▶ [Your instructions]: Write out each record in full and exactly as given. Skip any pictures.

▶ [Recorded data]:
▼

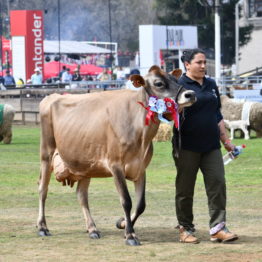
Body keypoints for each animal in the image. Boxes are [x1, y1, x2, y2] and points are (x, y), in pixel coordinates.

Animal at [37, 65, 196, 246]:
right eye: (159, 83)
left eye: (176, 80)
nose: (190, 94)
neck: (140, 133)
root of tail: (52, 96)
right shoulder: (116, 165)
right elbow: (126, 201)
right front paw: (130, 235)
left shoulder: (140, 168)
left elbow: (141, 205)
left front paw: (124, 224)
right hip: (46, 152)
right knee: (43, 188)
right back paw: (42, 227)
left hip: (85, 163)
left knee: (81, 195)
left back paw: (92, 229)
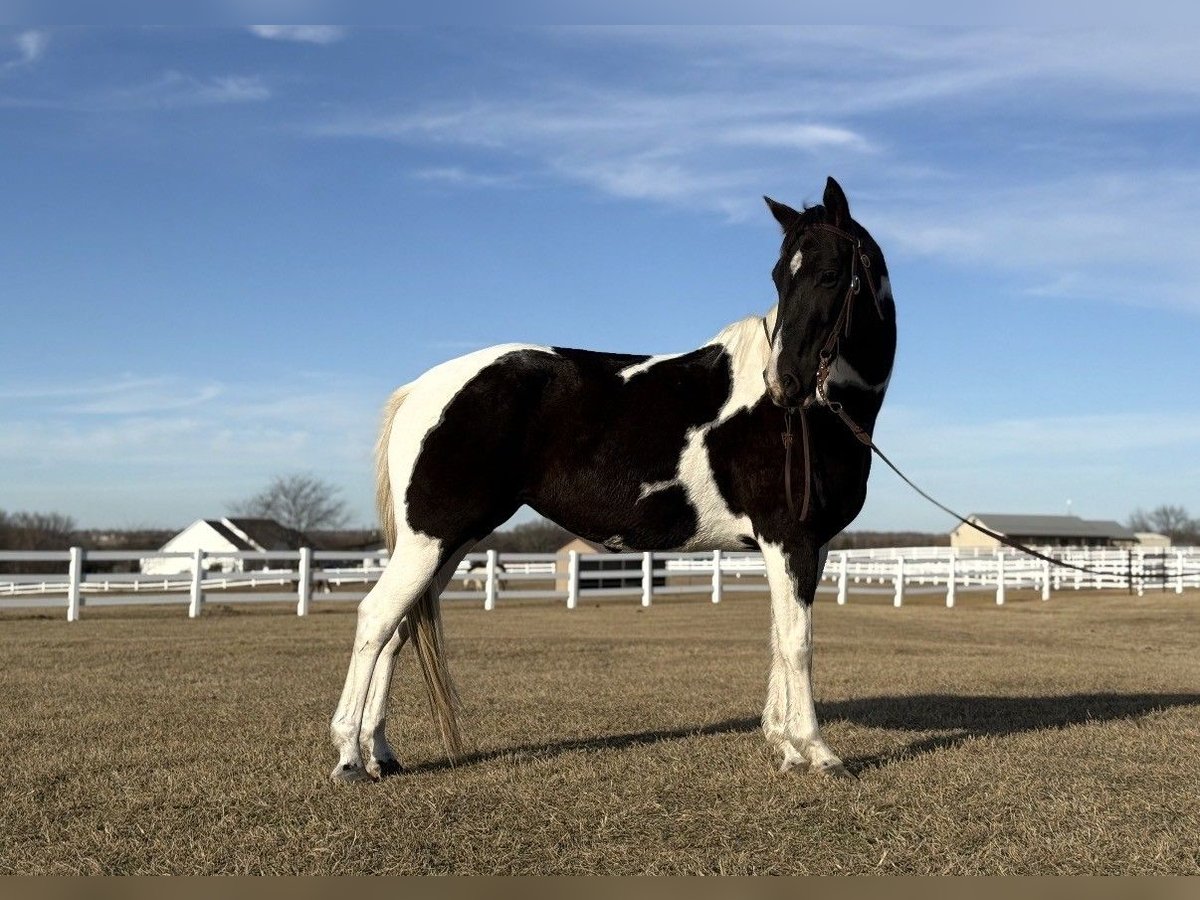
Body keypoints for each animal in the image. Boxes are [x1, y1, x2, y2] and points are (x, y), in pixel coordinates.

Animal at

▲

▶ [Exercise answer]:
Body keypoints for each animal in the image. Boxes are [x1, y1, x2, y2] and points are (x, y), in pixel coordinates.

Animal at [37, 65, 196, 246]:
right eye: (159, 83)
left eye: (176, 80)
nose: (190, 94)
neck: (140, 133)
root of tail: (52, 96)
right shoulder: (116, 165)
right elbow: (126, 201)
right front paw: (130, 235)
left shoulder: (140, 168)
left elbow: (141, 205)
left front paw: (124, 224)
right hip: (46, 152)
right knee: (43, 188)
right back paw: (42, 227)
left hip: (85, 163)
left knee: (81, 195)
left back paw: (92, 229)
Body keypoints for each animal in the image. Boxes are [x1, y1, x2, y2] and points are (x, y), in pixel coordinates.

Animal at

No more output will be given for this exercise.